Саша в задумчивости смотрела в окно, когда вошла Эжени.
– Саша, – неуверенно начала она, – тебе
посылка. Не знаю, как с ней поступить.
«Скорее всего, это картины от кого-то из художников», –
решила Саша. Те из них, кто жил в Европе, всегда присылали свои работы в Париж,
а отсюда она уже отправляла их в Нью-Йорк, если выставлять предстояло там.
– Положи туда же, где все работы, присланные на прошлой
неделе, – рассеянно проговорила Саша. – Первого февраля все отправим
в Нью-Йорк. Только сверь со списком, вдруг это что-то для местной экспозиции.
– Мне кажется, отправлять в Нью-Йорк ее точно не
стоит, – смутилась Эжени. Иногда Саша ее пугала, особенно в последнее
время. А как она отнесется к этой посылке, вообще трудно было сказать.

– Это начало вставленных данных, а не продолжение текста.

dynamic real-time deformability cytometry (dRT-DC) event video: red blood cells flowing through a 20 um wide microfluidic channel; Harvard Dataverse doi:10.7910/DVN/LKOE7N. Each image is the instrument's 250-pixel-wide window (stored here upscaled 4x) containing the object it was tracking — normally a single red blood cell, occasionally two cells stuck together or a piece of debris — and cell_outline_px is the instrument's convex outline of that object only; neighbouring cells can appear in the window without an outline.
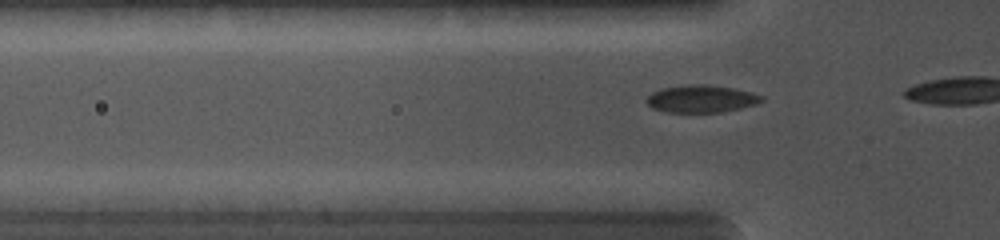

– Ради бога, Эжени, оставь эту таинственность! Что в
посылке?
– Принести?
– Если она не распакована, то не надо. Я не хочу
превращать свой кабинет в подсобку. Сначала вскрой упаковку в экспедиции. Я
потом посмотрю. – Эжени продолжала стоять со смущенным видом. Саша
начинала не на шутку сердиться. – Хорошо, неси. Потом уборщицу
позовем. – Было видно, что секретарша считает необходимым вручить посылку
Саше в руки, и та уже начинала подозревать подвох.